▶ [Selected excerpt]:
But i want to have unix. I want it to be new and I want to be able to build some unix apps and i think A/UX could do that. So, for me the ideal Great Aux should be something like this:

well, what we do have, is:

Actually, I think, we could treat our OS as a simple version of Linux/BSD/whatever with some special requirements. It has to understand Macintosh apps and to have some kind of emulation of apple-toolbox (or is it not needed?). So, we could just have that same good Linux/BSD kernel with a few patches (like an image onboot instead of that usual STDOUT output etc), window, desktop and login managers (GNOME looks like MacOS, but is it not too huge? We could strip it off and make a smaller version of it, or simply write another wm based on GTK+2 (it uses UTF8 internally), for example), and tweaked or rewritten basilisk (or whatever) that would autostart with the OS globally and handle all the Mac`ish stuff, and also use global preferences for look'n'feel. Also, if you want to have Finder, we'll need some file manager that would look like finder. Or do you want that finder to be the copy of one on MacOS, and to handle desktop?

And the main problem is:

And still i think it will be the same Linux/BSD/whatever.

What is the functioanlity of A/UX now? Cause I see it as simple UNIX (read as: Linux) with built-in support for MacOS apps and that finder interface. And i believe that this finder is simply taken from MacOS7.0. So, we would run X server, window manager, login manager when needed, finder-styled desktop manager and a MacOS emulator plus apple toolbox call handler. isn't that all?

Well if our NouveAUX would be UNIX, you *should* use commandline sometimes. Cause these programs need arguments or so, also, when you type simple "make" in a particular directory, it uses *that* dir as a working dir, and makes a program from the sources it finds in *that* dir.

On the other side, names are OK, I could use both "Libraries" and "lib", cause I know anyway what that means. Finally, if something would not work for me, i'd make a symlink lib > Libraries. :) I don't think long names are bad. It's just not-unix-like then and people could be experiencing some problems. Well OK, it could be "Libraries". I just don't want the level separator to be ":" like in Mac, i want the traditional "/" like in UNIX.

The ROM contains operating system routines and Toolbox routines, which are the main programming interface to the Mac OS. Quickdraw is the most obvious piece-- all the graphics on your screen are put there by Quickdraw functions.

A/UX had its own set of Toolbox routines, which (alas) is not identical to the MacOS version. If we took the same approach as MOL and Basilisk, then you would need a copy of Mac OS to run Mac software. That's not such a big deal, but A/UX apps that rely on the A/UX toolbox would not run. Because of licensing issues, you can't break the ROM apart and use parts of it. It has to stay whole.

Another issue is the operating system environment. Mac apps expect to be running on Mac OS, where they have a set of global variables that the Toolbox uses... and its graphics world is self-contained. That means it's easy to run it in a window, hard to integrate with another windowing environment like X/KDE or X/Gnome. Plus, Macs always run in "supervisor" mode, meaning that apps can use privileged instructions which wouldn't be available under A/UX or Linux. Those would have to be trapped and re-directed.

▶ [Brief 1]:
Answer these questions from the A/UX text:
(a) Which level separator does the writer want to use instead of ":"?
(b) What puts all the graphics on a Mac screen?
(c) In what mode do Macs always run?
▶ [Brief 2]:
Duplicate the stretch of the A/UX text from "And still i" through "in *that* dir.", word for word.

▶ [Data for analysis]:
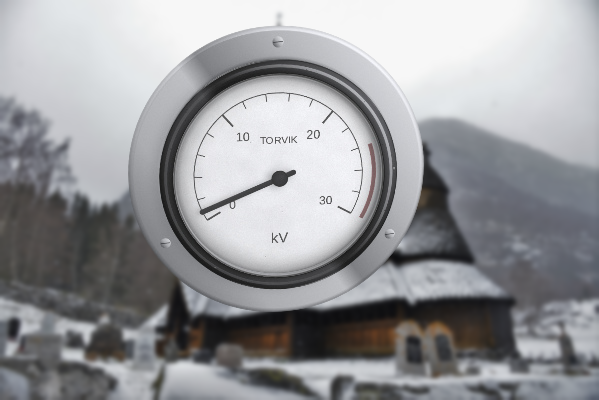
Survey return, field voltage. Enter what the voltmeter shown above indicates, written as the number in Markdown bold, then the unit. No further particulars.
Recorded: **1** kV
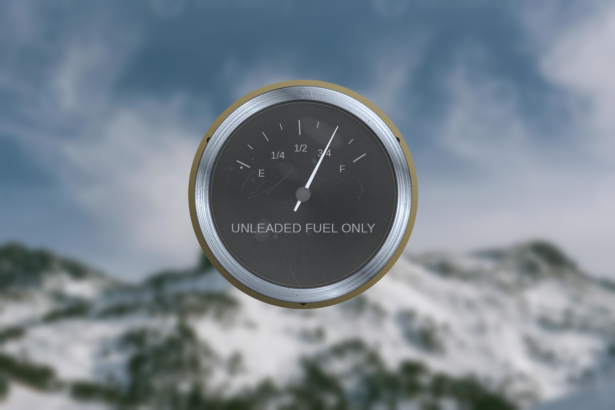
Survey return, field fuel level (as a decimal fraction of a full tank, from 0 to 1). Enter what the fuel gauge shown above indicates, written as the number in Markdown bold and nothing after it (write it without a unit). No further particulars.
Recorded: **0.75**
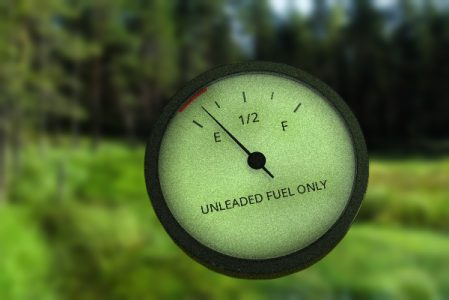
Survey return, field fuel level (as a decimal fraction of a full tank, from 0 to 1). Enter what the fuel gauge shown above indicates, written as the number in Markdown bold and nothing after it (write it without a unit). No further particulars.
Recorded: **0.125**
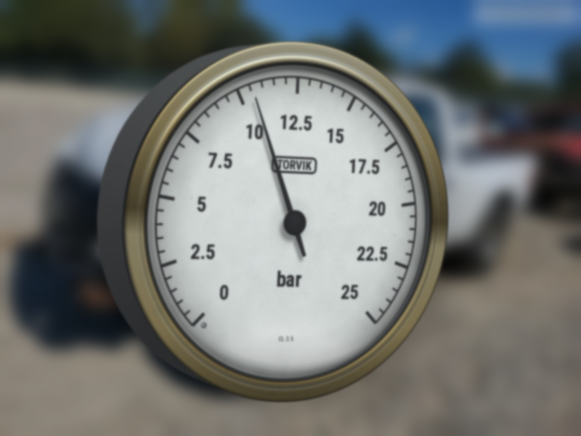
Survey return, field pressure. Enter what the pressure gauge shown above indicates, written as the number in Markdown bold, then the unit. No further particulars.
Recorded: **10.5** bar
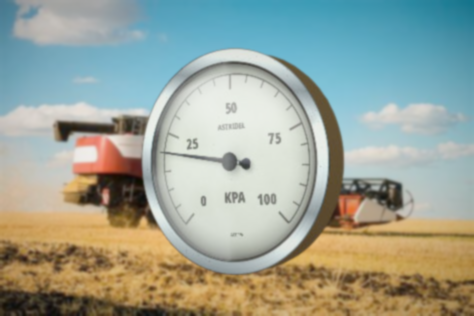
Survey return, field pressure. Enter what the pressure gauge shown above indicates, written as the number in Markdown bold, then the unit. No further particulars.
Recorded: **20** kPa
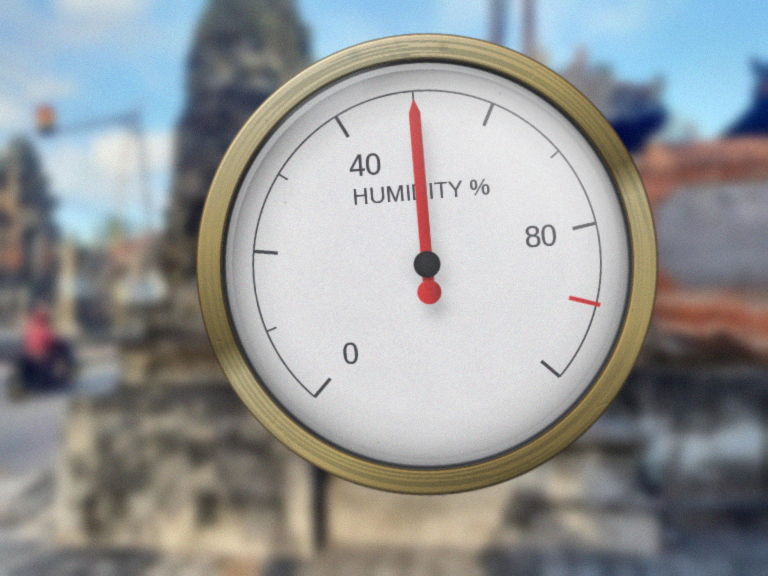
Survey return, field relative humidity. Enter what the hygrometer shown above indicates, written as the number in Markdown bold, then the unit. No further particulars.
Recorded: **50** %
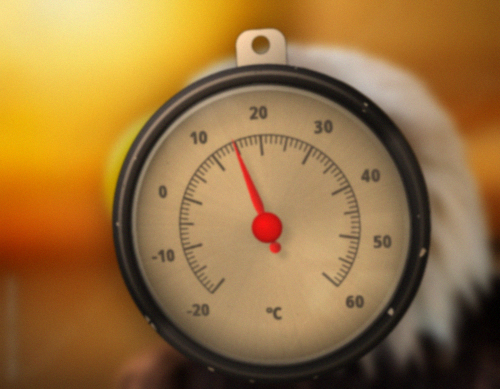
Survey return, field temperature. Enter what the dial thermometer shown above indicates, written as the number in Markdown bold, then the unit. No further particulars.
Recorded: **15** °C
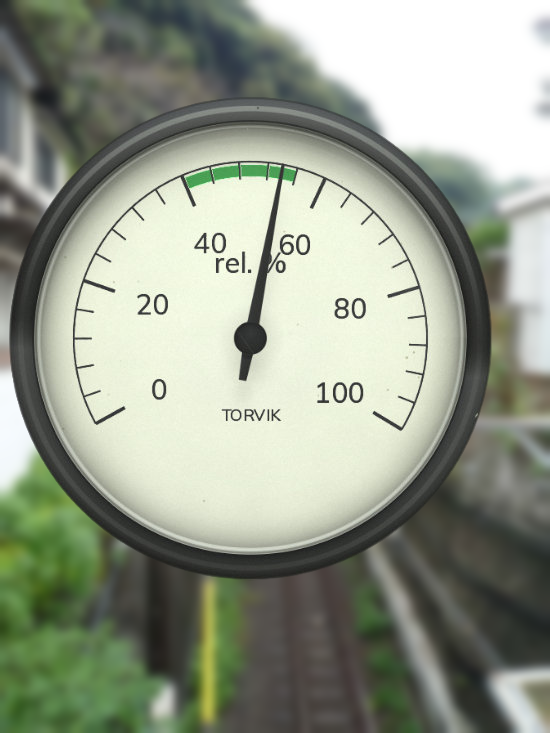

▶ [Exercise solution 1]:
(a) The traditional "/" as in UNIX.
(b) Quickdraw functions.
(c) "Supervisor" mode.

▶ [Exercise solution 2]:
And still i think it will be the same Linux/BSD/whatever.

What is the functioanlity of A/UX now? Cause I see it as simple UNIX (read as: Linux) with built-in support for MacOS apps and that finder interface. And i believe that this finder is simply taken from MacOS7.0. So, we would run X server, window manager, login manager when needed, finder-styled desktop manager and a MacOS emulator plus apple toolbox call handler. isn't that all?

Well if our NouveAUX would be UNIX, you *should* use commandline sometimes. Cause these programs need arguments or so, also, when you type simple "make" in a particular directory, it uses *that* dir as a working dir, and makes a program from the sources it finds in *that* dir.